The global acceptance of COVID-19 vaccines increased from 75.2% in 2021 to 79.1% in 2022, according to a survey in 23 countries (including India) representing more than 60% of the world’s population.
The willingness of parents to vaccinate their children also rose slightly, from 67.6% in 2021 to 69.5% in 2022.
However, vaccine acceptance decreased in eight countries, and almost one in eight vaccinated respondents, particularly younger men and women, were hesitant about receiving a booster dose, according to the study published in Nature Medicine.
Worryingly, almost one in eight (12.1%) vaccinated respondents were hesitant about booster doses. This hesitancy was higher among the younger age groups (18-29).
Led by the Barcelona Institute for Global Health (ISGlobal) and The City University of New York’s Graduate School of Public Health and Health Policy, the study underlines a wide variability among countries and the need for tailored communication strategies in addressing vaccine hesitancy.
“The pandemic is not over, and authorities must urgently address vaccine hesitancy and resistance as part of their COVID-19 prevention and mitigation strategy,” says Jeffrey V. Lazarus, Head of the Health Systems Research Group at ISGlobal.
The 23 highly-populated countries that were hit hard by the pandemic were part of the study, including Brazil, Canada, China, Ecuador, France, Germany, Ghana, India, Italy, Kenya, Mexico, Nigeria, Peru, Poland, Russia, Singapore, South Africa, South Korea, Spain, Sweden, Turkey, the UK and the US.
The data reported here correspond to the third survey conducted between June and July 2022.
Of the 23,000 respondents, 79.1% were willing to accept vaccination. The finding represented an increase of 5.2% from June 2021.
However, eight countries observed increased hesitancy (from 1% in the UK to 21.1% in South Africa).

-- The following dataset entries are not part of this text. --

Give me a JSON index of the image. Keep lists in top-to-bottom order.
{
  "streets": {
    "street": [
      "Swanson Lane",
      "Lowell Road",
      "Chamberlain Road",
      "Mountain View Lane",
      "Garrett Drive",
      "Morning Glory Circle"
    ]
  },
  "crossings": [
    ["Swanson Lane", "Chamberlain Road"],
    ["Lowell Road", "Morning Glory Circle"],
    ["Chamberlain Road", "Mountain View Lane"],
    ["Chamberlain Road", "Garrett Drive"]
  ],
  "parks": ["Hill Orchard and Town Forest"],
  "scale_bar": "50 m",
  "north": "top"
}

“We must remain vigilant in tracking these data, containing COVID-19 variants and addressing hesitancy, which may challenge future routine COVID-19 immunisation programmes,” said Ayman El-Mohandes, senior author.
The survey also provides new information on COVID-19 treatments received.
Globally, ivermectin was taken with the same frequency as other approved medications, even though the WHO and other agencies do not recommend its use to prevent or treat COVID-19.
Also, almost 4% of respondents reported paying less attention to new COVID-19 information than before and having less support for vaccine mandates.
“Our results show that public health strategies to enhance booster coverage will need to be more sophisticated and adaptable for each setting and target population,” says Lazarus.
There are several COVID-19 vaccines that have been authorized for emergency use around the world. These include vaccines developed by Pfizer-BioNTech, Moderna, AstraZeneca, Johnson & Johnson, and Sinovac. These vaccines have undergone clinical trials to demonstrate their safety and efficacy, and have been authorized for use under emergency situations in order to curb the spread of COVID-19. Each vaccine may have its own specific authorization, usage guideline, storage requirement, and effectiveness.
Several COVID-19 vaccines have been authorized for emergency use around the world. These include:
- Pfizer-BioNTech COVID-19 Vaccine
- Moderna COVID-19 Vaccine
- AstraZeneca COVID-19 Vaccine
- Johnson & Johnson Janssen COVID-19 Vaccine
- Sinovac COVID-19 Vaccine
- Sputnik V COVID-19 Vaccine
- Bharat Biotech’s Covaxin
- Sinopharm COVID-19 Vaccine
It’s important to note that this list may not include all COVID-19 vaccines that have been authorized or are in development, and the authorization and usage guidelines may vary by country.